__TEXTE FOURNI__.
++++

Au printemps 1814, avec l’invasion et la défaite de la France puis le départ dans l’indifférence de Napoléon, la question du régime politique se pose. Par le biais d’une combinaison politique, ce sont les deux frères de Louis XVI qui vont monter successivement sur le trône : Louis XVIII, souverain modéré et Charles X, l’ultraroyaliste que les libéraux vont pousser à l’abdication. C’est un Orléans, Louis-Philippe, qui monte ensuite sur le trône au nom des idées libérales. Son règne prenant un tournant conservateur, le peuple déclenche la révolution de 1848 qui va conduire à la naissance de la Seconde République, renversée rapidement par Louis-Napoléon Bonaparte.
De 1814 à 1870, la France va être tiraillée entre réaction et libéralisme, ce dernier courant finissant par l’emporter. En 1852, l’idée monarchique, régénérée par le Second Empire, n’est pas morte, mais l’idéal démocratique a fait son chemin dans les esprits.

La Restauration (1814-1830)

La naissance du parlementarisme

En France, le retour des Bourbons sur le trône, après un long exil, ne marque pas le retour à la monarchie absolue. Le 4 juin 1814 est promulguée une Charte constitutionnelle instaurant un régime monarchique tempéré. Les grands acquis de la Révolution, égalité et liberté, sont garantis. Les premiers actes de Louis XVIII sont modérés et les institutions « mixtes » de la France, mélangeant Ancien Régime et libéralisme, semblent fonctionner.
Si le roi concentre tous les pouvoirs, la Restauration voit la montée en puissance des Chambres (Chambre des députés et Chambre des pairs). Cette évolution ne s’est pas faite de façon continue, le jeu des forces en présence (ultras, constitutionnels, libéraux) faisant beaucoup pour accélérer ou entraver le mouvement.
Si la période 1816-1820 est plutôt progressiste (avec Decazes et Richelieu), la période s’étalant de 1820 à 1827 est particulièrement conservatrice avec le comte de Villèle comme principal ministre. Le gouvernement veille à cadenasser la jeunesse française, sensible aux idées nouvelles : les cours de certains professeurs libéraux, comme Guizot, sont suspendus et l’enseignement secondaire est placé sous l’étroite dépendance du clergé. Une partie des opposants se lance dans l’action illégale : la Charbonnerie, mouvement secret destiné à faire triompher les idées libérales, fondée en 1821, se développe rapidement (30 000 membres).

++++

__LISTE DES CONSIGNES__.
1. Relevez les forces politiques en présence citées dans le texte sur la Restauration.
2. Reprenez le texte sur la Restauration à sa dernière phrase et poursuivez-le.
Les enregistrements constituent un matériau distinct du texte sur la Restauration.

__DONNÉES EXTRAITES__.
++++

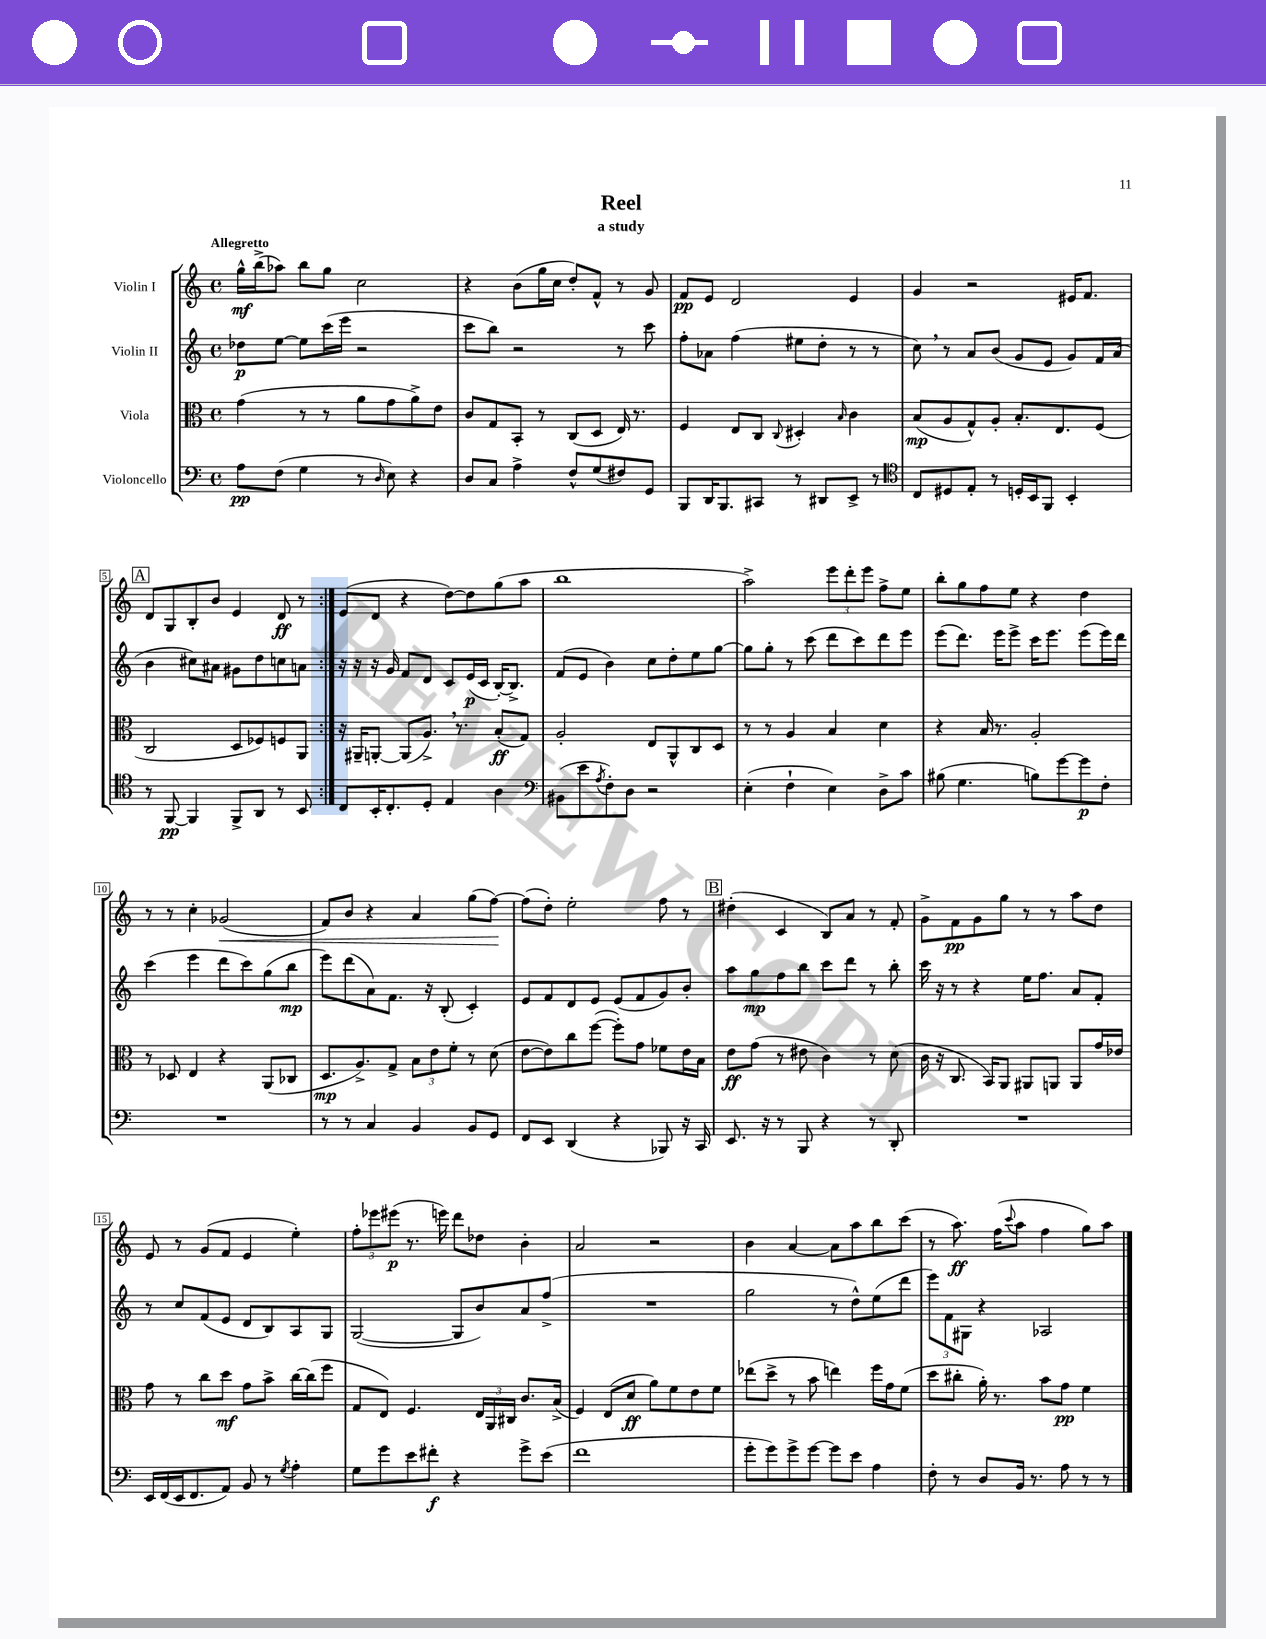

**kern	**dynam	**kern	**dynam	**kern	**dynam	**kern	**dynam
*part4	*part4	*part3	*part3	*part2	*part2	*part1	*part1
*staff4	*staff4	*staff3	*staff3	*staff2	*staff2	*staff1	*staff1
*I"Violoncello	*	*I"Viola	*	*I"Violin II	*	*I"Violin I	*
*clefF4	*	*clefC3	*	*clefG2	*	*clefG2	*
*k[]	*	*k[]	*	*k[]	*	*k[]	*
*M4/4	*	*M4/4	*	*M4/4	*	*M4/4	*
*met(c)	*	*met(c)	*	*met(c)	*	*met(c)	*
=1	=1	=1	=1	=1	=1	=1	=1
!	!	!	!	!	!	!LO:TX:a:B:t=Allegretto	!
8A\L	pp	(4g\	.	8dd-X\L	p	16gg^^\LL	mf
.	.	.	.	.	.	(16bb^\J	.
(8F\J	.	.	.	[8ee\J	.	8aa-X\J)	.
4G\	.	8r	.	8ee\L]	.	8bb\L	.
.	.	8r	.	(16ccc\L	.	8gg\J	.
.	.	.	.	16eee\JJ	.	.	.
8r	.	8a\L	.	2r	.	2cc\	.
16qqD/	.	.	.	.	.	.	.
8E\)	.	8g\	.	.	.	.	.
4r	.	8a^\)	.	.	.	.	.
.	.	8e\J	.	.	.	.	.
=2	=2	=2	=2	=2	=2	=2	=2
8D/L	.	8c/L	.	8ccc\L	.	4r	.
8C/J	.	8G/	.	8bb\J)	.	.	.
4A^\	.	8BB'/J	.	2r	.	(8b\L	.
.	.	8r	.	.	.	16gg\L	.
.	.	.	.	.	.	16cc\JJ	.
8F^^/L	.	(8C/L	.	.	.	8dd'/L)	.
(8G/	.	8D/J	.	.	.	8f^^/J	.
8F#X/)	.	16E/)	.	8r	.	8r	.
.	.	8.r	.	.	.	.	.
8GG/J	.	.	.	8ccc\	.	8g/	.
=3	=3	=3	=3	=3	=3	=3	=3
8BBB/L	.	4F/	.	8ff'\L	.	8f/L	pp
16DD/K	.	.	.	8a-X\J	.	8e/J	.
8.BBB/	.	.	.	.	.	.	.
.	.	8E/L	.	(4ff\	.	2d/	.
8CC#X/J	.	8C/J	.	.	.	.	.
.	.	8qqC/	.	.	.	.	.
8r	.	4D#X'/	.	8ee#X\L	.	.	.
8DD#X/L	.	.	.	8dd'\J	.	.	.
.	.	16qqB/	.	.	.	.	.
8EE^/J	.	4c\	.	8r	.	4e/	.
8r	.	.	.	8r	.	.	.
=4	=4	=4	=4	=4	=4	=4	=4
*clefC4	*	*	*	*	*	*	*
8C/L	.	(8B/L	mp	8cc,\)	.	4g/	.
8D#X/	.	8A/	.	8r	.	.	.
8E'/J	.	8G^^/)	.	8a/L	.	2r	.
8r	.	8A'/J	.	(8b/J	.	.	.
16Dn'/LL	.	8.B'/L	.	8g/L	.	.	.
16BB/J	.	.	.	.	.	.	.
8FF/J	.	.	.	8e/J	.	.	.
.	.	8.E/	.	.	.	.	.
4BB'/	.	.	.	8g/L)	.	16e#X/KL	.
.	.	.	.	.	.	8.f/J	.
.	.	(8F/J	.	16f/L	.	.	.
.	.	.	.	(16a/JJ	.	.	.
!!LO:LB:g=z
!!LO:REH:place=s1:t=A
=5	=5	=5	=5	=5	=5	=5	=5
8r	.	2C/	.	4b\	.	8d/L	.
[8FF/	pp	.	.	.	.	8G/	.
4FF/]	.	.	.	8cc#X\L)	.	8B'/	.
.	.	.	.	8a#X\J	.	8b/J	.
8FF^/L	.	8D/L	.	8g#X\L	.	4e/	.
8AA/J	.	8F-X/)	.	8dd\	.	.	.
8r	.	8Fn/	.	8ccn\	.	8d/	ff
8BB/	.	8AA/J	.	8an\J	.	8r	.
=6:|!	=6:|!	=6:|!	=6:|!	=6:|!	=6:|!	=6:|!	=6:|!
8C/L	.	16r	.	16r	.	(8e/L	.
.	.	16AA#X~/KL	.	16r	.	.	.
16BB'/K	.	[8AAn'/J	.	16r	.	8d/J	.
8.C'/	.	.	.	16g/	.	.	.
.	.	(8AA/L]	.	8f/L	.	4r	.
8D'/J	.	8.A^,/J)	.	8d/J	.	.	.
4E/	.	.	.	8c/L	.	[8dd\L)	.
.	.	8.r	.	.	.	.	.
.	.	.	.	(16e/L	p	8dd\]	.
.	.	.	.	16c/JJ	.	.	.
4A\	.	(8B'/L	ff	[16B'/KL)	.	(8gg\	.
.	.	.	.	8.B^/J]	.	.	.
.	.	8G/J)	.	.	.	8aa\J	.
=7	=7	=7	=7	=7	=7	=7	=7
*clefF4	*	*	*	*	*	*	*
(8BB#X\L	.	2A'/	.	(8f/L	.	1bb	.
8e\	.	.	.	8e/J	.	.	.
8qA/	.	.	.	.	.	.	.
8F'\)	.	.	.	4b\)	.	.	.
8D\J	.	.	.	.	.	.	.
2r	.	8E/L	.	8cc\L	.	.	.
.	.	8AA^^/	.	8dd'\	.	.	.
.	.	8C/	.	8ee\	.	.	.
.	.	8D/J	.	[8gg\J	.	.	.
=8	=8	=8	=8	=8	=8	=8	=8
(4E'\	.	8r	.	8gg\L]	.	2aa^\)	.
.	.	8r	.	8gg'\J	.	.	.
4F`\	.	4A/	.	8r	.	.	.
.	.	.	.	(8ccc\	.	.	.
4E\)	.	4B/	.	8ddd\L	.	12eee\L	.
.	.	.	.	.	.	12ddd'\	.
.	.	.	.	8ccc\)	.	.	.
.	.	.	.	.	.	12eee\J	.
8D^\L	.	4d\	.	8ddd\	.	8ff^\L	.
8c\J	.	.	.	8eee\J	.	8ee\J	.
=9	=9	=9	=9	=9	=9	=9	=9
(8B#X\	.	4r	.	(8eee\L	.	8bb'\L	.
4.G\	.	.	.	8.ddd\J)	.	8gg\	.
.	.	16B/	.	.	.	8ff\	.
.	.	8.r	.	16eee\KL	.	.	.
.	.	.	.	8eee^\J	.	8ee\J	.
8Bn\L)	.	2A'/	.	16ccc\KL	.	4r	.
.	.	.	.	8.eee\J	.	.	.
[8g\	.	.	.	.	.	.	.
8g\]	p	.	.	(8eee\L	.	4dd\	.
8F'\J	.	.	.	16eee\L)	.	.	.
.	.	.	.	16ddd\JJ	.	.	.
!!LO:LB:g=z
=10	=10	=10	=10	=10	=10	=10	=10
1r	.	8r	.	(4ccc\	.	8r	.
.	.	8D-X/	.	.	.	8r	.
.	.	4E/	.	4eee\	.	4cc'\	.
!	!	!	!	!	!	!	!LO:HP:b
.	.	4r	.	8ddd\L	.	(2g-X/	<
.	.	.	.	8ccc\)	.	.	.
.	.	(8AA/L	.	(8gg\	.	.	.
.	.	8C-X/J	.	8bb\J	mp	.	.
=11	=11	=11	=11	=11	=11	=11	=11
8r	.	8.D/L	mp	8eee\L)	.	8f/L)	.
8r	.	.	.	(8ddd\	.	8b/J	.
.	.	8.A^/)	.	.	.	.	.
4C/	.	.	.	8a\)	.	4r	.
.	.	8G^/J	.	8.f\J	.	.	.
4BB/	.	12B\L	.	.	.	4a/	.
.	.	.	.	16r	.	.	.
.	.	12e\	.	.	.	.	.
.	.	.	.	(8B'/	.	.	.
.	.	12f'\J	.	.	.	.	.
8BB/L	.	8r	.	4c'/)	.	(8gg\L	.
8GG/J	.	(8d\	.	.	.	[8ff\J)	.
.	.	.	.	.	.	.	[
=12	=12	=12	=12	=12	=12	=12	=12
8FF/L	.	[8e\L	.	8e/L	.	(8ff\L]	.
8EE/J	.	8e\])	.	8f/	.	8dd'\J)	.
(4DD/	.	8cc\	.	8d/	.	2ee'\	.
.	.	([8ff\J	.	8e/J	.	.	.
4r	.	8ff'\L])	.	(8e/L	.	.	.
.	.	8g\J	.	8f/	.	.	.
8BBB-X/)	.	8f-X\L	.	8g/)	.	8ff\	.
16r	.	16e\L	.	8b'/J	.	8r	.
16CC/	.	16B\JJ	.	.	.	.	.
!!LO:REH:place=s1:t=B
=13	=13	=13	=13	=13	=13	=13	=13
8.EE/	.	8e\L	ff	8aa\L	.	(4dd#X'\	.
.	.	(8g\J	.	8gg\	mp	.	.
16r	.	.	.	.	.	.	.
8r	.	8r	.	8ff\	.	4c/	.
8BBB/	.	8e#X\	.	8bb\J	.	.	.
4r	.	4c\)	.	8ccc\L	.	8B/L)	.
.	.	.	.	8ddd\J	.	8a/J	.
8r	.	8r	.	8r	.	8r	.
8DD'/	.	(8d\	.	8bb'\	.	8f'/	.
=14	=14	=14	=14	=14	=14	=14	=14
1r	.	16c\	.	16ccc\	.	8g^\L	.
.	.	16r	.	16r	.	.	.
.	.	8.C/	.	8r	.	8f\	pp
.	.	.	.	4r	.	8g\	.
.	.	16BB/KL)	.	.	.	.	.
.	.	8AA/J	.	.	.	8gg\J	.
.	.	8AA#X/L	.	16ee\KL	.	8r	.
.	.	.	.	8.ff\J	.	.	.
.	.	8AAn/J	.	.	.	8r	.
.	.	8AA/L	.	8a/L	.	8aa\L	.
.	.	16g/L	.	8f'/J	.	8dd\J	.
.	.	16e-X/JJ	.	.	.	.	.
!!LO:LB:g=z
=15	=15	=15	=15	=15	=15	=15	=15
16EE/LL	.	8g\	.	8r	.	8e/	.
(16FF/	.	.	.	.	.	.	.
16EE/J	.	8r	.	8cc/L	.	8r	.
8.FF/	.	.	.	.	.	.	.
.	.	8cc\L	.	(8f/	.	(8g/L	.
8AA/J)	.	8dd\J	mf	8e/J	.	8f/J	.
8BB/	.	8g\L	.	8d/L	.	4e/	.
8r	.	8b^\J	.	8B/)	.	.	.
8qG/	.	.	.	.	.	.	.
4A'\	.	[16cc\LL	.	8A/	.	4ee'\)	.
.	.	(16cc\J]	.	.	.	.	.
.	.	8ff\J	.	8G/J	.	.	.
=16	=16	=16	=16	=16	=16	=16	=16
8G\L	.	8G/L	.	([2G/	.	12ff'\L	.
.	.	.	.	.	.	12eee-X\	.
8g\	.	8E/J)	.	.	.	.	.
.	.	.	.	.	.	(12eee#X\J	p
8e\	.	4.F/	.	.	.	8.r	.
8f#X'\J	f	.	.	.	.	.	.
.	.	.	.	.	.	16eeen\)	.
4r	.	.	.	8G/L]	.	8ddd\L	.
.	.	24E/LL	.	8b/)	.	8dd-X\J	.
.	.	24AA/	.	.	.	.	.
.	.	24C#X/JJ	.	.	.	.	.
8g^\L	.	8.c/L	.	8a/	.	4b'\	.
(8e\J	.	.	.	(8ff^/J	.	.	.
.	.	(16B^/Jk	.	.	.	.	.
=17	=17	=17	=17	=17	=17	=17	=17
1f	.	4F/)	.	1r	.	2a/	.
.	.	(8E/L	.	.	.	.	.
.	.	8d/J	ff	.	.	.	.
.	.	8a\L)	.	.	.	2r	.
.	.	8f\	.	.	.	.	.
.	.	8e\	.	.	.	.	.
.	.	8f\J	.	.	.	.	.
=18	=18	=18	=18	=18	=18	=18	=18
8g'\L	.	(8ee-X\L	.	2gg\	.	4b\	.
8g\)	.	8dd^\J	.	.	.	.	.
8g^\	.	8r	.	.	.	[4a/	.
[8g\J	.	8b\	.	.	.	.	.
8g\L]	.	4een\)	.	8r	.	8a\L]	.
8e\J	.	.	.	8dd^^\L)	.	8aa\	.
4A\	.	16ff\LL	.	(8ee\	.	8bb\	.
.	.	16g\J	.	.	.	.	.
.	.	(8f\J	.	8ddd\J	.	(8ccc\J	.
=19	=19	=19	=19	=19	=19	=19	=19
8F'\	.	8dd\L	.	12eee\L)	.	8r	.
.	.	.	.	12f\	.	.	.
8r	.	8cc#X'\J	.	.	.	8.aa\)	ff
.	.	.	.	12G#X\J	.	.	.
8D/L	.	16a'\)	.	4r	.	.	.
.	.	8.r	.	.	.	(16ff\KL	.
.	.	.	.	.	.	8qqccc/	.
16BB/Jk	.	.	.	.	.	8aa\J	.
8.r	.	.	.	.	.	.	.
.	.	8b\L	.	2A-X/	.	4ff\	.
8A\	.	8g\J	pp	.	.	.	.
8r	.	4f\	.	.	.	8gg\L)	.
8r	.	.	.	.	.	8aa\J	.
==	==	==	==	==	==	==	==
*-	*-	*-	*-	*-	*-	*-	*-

++++

__RÉPONSES PAR CONSIGNE__.
1. Les ultras, les constitutionnels et les libéraux.

2.
Les familles politiques

On peut distinguer sous la Restauration quatre grandes familles politiques classées de la plus favorable à l’Ancien Régime à la plus hostile :

  • Les ultras : l’idéologie de cette famille, fortement influencée par des penseurs comme Joseph de Maistre ou Louis de Bonald, est ordonnée autour d’une haine de la Révolution française, pas seulement de ses excès mais aussi de ses principes. Il existe selon les ultras un ordre divin des choses. Ils n’acceptent donc aucun compromis avec la Révolution et rejettent la Charte de 1814 qui fait des concessions aux révolutionnaires.
  • Les doctrinaires (ou « constitutionnels ») : plus modérés et peu nombreux, ils acceptent les principes de la Révolution et de la Charte qu’ils souhaitent faire évoluer dans un sens libéral. Ils seront associés au pouvoir entre 1816 et 1820.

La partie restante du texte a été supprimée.